‘Compass Labour Network’ launched to promote new cross-party alliance

Sienna Rodgers

The ‘Compass Labour Network’ is being launched to promote “positive collaboration” between Labour and other parties and form a “centre and left alliance” capable of defeating the Tories, LabourList can reveal.

The freshly established organisation will focus on building support within the Labour Party at every level in favour of cross-party working, with similar Compass groups being launched for the Lib Dems and Greens.

“The aim will be to build trust, develop shared policy ideas and campaign together both for future progressive change and to thwart one of the most regressive governments in living memory,” Compass has said.

Led by Labour activists and supported by the Compass office, the network intends to help find the “best form of electoral cooperation” that will lead to securing a Labour-led government at the next general election.

The group will be open to any Labour member or supporter, and is set to hold informal discussion meetings, run fringe events, publish articles and campaign on “issues relevant to a progressive alliance”.

It has the support of journalist Paul Mason, former Momentum national coordinator Laura Parker, author Jeremy Gilbert, Labour peer Ruth Lister, Global Justice Now’s Nick Dearden and 2019 parliamentary candidate Gerry Mitchell.

Labour MPs Clive Lewis and Jon Cruddas will join the Green Party’s Caroline Lucas, Liberal Dem Layla Moran and the SNP’s Tommy Sheppard for a rally on Monday around building a “progressive majority”.

In a statement on the network, Compass declared: “We believe there is a progressive majority out there to created and mobilised – not just to win an election but to be a big part of the transformation of our country.

“But it demands our political parties are won over to collaboration. We have four years. We have to start now, on the anniversary of the 2019 election, and build from here.”

A new report by Compass, ‘If Labour struggles to win alone, what is to be done?’, stresses the scale of the challenge facing Labour at the next election. Keir Starmer’s party would need to gain 124 seats to win.

“The electoral facts point to one conclusion: Labour will struggle to win alone,” the report concludes. It argues that, as well as helping to win office, an alliance could give rise to a “new politics”.

The report reads: “Trusted relationships and a common agenda will take time and patience to establish.

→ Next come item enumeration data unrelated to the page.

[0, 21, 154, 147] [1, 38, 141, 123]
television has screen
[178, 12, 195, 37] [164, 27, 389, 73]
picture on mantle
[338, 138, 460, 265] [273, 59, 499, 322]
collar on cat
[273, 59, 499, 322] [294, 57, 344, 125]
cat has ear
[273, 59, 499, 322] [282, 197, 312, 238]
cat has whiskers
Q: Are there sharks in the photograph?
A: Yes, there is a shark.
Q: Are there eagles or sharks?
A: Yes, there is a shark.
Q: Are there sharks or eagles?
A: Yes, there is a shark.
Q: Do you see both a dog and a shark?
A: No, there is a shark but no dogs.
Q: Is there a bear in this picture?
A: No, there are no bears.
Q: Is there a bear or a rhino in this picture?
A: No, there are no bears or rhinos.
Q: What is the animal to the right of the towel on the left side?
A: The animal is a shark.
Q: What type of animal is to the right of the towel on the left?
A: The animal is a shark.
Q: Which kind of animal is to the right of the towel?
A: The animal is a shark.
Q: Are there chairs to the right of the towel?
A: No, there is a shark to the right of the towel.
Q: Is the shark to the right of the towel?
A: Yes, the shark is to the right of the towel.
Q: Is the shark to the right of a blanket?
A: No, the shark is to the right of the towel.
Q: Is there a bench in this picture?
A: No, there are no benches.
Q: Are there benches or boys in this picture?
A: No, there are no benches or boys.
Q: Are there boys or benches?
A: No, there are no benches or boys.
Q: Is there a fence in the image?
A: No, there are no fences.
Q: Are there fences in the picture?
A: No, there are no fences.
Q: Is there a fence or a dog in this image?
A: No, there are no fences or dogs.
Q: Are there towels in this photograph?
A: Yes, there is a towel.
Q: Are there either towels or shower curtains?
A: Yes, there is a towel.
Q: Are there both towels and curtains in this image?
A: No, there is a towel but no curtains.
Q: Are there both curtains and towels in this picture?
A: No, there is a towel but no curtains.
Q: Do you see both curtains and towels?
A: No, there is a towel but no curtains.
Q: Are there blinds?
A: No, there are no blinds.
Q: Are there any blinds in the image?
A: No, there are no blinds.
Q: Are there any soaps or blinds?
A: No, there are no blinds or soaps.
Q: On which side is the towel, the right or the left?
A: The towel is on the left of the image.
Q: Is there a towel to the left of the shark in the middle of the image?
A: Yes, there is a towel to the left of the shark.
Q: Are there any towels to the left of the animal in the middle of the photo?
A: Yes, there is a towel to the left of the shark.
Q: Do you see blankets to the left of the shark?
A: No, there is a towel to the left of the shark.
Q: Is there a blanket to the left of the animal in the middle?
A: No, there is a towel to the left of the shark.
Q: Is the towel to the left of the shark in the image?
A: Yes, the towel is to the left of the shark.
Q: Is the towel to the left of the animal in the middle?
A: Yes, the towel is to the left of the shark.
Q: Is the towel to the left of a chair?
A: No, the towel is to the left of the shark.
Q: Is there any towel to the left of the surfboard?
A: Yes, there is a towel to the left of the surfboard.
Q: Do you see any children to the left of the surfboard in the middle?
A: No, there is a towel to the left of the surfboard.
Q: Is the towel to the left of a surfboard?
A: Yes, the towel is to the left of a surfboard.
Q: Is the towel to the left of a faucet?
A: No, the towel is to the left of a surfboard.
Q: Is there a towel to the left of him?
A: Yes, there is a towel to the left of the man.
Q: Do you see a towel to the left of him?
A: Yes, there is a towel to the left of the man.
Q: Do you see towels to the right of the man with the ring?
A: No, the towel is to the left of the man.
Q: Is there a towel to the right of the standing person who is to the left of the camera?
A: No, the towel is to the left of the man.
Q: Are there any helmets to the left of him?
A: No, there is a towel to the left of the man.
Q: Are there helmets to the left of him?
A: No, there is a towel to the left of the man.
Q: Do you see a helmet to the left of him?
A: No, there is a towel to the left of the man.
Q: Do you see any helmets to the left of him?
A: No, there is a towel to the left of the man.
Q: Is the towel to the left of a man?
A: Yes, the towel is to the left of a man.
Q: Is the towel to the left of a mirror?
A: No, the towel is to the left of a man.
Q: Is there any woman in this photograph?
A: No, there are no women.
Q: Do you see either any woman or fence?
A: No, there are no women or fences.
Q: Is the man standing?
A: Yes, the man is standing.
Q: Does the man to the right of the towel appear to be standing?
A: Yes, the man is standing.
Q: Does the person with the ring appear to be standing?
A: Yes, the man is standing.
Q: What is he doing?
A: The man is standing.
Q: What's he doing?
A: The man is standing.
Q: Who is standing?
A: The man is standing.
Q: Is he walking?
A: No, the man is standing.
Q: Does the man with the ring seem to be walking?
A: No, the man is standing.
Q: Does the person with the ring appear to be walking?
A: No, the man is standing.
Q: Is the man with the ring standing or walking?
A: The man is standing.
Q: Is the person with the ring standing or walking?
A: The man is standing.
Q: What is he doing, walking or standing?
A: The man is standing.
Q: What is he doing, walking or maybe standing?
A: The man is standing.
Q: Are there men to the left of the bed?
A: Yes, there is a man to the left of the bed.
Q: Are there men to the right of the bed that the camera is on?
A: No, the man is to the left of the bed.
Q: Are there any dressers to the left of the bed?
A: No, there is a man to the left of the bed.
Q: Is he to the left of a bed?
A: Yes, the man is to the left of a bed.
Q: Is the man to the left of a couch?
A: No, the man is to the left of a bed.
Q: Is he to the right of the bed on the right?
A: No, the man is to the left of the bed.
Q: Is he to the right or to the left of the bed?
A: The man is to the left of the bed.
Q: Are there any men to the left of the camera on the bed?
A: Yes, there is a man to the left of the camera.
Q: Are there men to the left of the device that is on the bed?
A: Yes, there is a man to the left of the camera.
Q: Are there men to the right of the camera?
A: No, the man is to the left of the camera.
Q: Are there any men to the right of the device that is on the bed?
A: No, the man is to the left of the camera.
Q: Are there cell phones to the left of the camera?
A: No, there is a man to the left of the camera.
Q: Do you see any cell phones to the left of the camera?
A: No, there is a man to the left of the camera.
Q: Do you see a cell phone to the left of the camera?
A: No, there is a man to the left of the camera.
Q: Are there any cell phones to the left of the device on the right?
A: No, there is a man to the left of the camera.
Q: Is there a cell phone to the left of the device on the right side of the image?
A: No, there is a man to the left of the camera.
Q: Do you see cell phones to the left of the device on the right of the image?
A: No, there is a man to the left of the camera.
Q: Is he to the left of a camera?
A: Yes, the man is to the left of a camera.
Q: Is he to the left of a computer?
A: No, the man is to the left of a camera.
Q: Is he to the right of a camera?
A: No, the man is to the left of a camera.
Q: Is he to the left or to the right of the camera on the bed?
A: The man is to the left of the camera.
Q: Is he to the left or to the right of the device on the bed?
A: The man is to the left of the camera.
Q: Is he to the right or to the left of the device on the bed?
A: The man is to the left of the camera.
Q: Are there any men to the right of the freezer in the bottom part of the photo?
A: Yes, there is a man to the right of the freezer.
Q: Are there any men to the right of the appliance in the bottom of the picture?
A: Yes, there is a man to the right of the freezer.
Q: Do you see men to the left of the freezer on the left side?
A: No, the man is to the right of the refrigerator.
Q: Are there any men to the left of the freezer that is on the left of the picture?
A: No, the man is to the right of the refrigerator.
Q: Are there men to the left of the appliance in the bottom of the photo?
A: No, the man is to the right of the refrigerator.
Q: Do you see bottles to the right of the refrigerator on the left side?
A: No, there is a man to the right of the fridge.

Unless that work begins now, we won’t be ready to dial up cooperation when it’s needed.”

Compass believes that winning “takes an ecosystem”, as shown by the US presidential election, and that Labour must firmly commit to backing proportional representation as a replacement for first-past-the-post.

“Starmer has opened the door to PR – and it’s up to us to stick our foot in there,” the report contends, referring to comments in the leadership race when he said millions voting in safe seats should be “addressed”.

Under the group’s plans, electoral reform would be one aspect of a “common agenda” in support of constitutional reform, universal basic services, a form of basic income, a four-day week and a green new deal.